Anachronistically, we still have the controversial Maori-only seats in parliament, as well as the Maori Affairs Select Committees advising Parliament – not uncommonly containing relatives of part-Maori claimants – in some cases treating dismissively, even markedly rudely, well-researched historians contesting these.
Our successive governments have in reality been constantly outwitted by what Darwin would describe as the survival of the fittest – sharp-witted descendants of tribal groups who survived never-ending, internecine warfare and cannibalism in pre-European New Zealand and have since manipulated successive governments to obtain for themselves advantages over other New Zealanders. Moreover, it is very often those from wealthy, privileged backgrounds, overwhelming European in genetic inheritance, who know how to work the system.
The issue has been brought to a head recently with a father taking the University of Otago to court in regard to this whole question of basic unfairness… a claim now settled out of court. He very probably had the sympathy of the majority of the country, with his hard-working son averaging 92 per cent in his subjects, but turned down for admission to the medical school – given the weighting against those of European descent. Places there have always been highly competitive, with far more applicants than can be accommodated. Some would-be doctors have repeated the preliminary Intermediate Year even twice, to gain admission. It is now grossly unfair.
For example, in 2020 the medical school had 202 places available for first-year students entering from this preliminary year. Of these, 120 were given to those entering under special categories. 58 claimed to be Maori, 20 Pasifika, one Maori-Pasifika: 29 claimed rural category placings; 11 were granted places in a low socio-economic category; one under a new refugee category. That left 82 general entry places – a 59 per cent loading against any European, Chinese or other individuals in a system targeted against them. In other words, 79 places (39 per cent) were reserved for those tapping into this highly dubious racial claim of disadvantage. Yet a bare minimum of Maori genetic inheritance obviously does not put an individual at any disadvantage. It is a racist system regarded as basically a swindle.

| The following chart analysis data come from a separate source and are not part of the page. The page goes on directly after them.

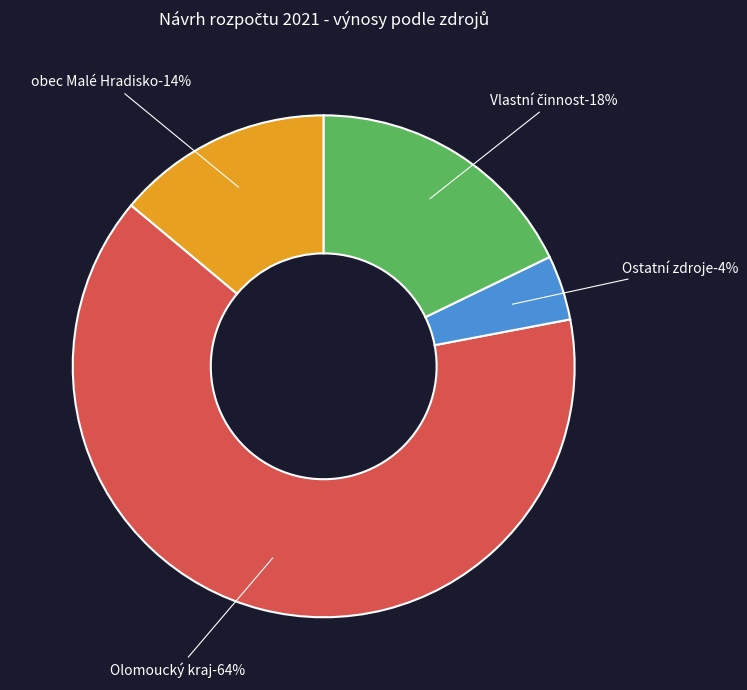

Combined, do Ostatní zdroje and Olomoucký kraj account for over 50%?

Yes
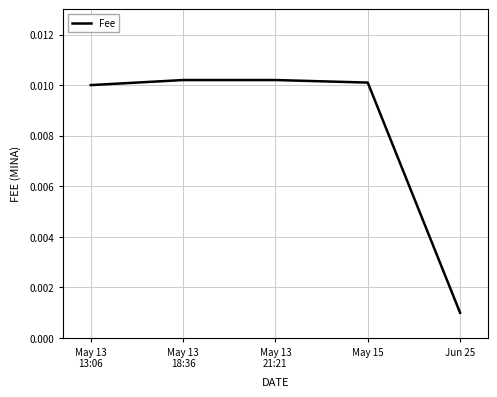

At which category does the chart reach its minimum across all series?

Jun 25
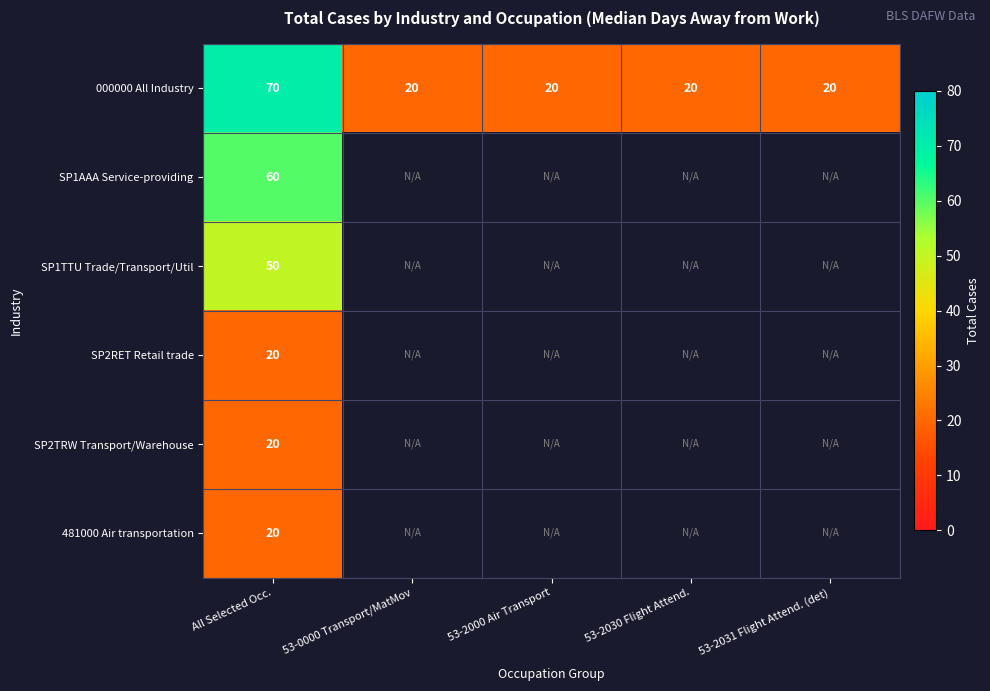

Count the number of categories in the chart.

5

With astute part-Maori activists noting that our political parties have opted for appeasement, given that more and more financial and political benefits are being continually yielded in response to their extremist demands, there is now a new call for constitutional change, and Maori co-government over this country.
We are a much less stable, happy, prosperous, far less democratic and now deeply divided country as a result of the lessons our political oligarchies have not learned. These include the fact that no country can peacefully accommodate one group of people constantly trying to get advantage over the others. Nor have they listened to Rudyard Kipling’s reminder of the result when, in one form or another, a country begins paying the Dane-Geld. i.e. embarking on the policies of appeasement: ‘For the end of that game is oppression and shame/And the nation that pays it is lost!’. Like most of the lessons great poetry once taught us, it, too, has been lost on today’s historically ill-educated, even venal politicians.